# Convolutional Layer

In [None]:
import numpy as np, sys
np.random.seed(1)
from keras.datasets import mnist

# Load MNIST dataset
(x_train, y_train), (x_test, y_test) = mnist.load_data()

# Prepare training data: take first 1000 images, flatten and normalize
images, labels = (x_train[0:1000].reshape(1000,28*28) / 255, y_train[0:1000])

# Convert labels to one-hot encoding
one_hot_labels = np.zeros((len(labels),10))
for i,l in enumerate(labels):
    one_hot_labels[i][l] = 1
labels = one_hot_labels

# Prepare test data: flatten and normalize images, convert labels to one-hot
test_images = x_test.reshape(len(x_test),28*28) / 255
test_labels = np.zeros((len(y_test),10))
for i,l in enumerate(y_test):
    test_labels[i][l] = 1

# Activation function: hyperbolic tangent
def tanh(x):
    return np.tanh(x)

# Derivative of tanh for backpropagation
def tanh2deriv(output):
    return 1 - (output ** 2)

# Softmax activation function for output layer
def softmax(x):
    temp = np.exp(x)
    return temp / np.sum(temp, axis=1, keepdims=True)

# Hyperparameters
alpha, iterations = (2, 300)  # Learning rate and number of training iterations
pixels_per_image, num_labels = (784, 10)  # Input size and number of classes
batch_size = 128  # Number of samples per batch

# Input image dimensions
input_rows = 28
input_cols = 28

# Convolutional kernel dimensions
kernel_rows = 3
kernel_cols = 3
num_kernels = 16

# Calculate size of hidden layer after convolution
hidden_size = ((input_rows - kernel_rows) * (input_cols - kernel_cols)) * num_kernels

# Initialize weights
kernels = 0.02*np.random.random((kernel_rows*kernel_cols, num_kernels))-0.01
weights_1_2 = 0.2*np.random.random((hidden_size, num_labels)) - 0.1

# Function to extract a section of the image for convolution
def get_image_section(layer, row_from, row_to, col_from, col_to):
    section = layer[:,row_from:row_to,col_from:col_to]
    return section.reshape(-1,1,row_to-row_from, col_to-col_from)

INFORMATION SHOWN ▸
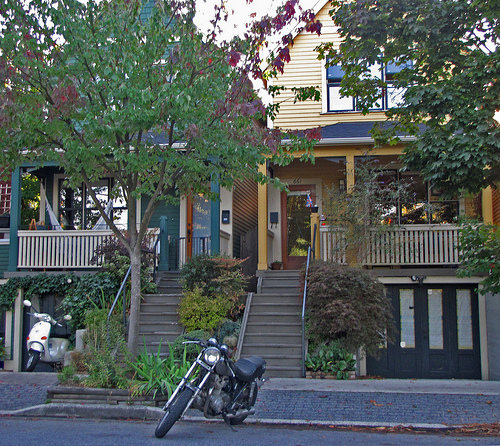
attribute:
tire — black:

THE PROBLEM ▸
Name each function that the Convolutional Layer code defines with the def keyword.

TASK SOLUTION ▸
tanh, tanh2deriv, softmax, get_image_section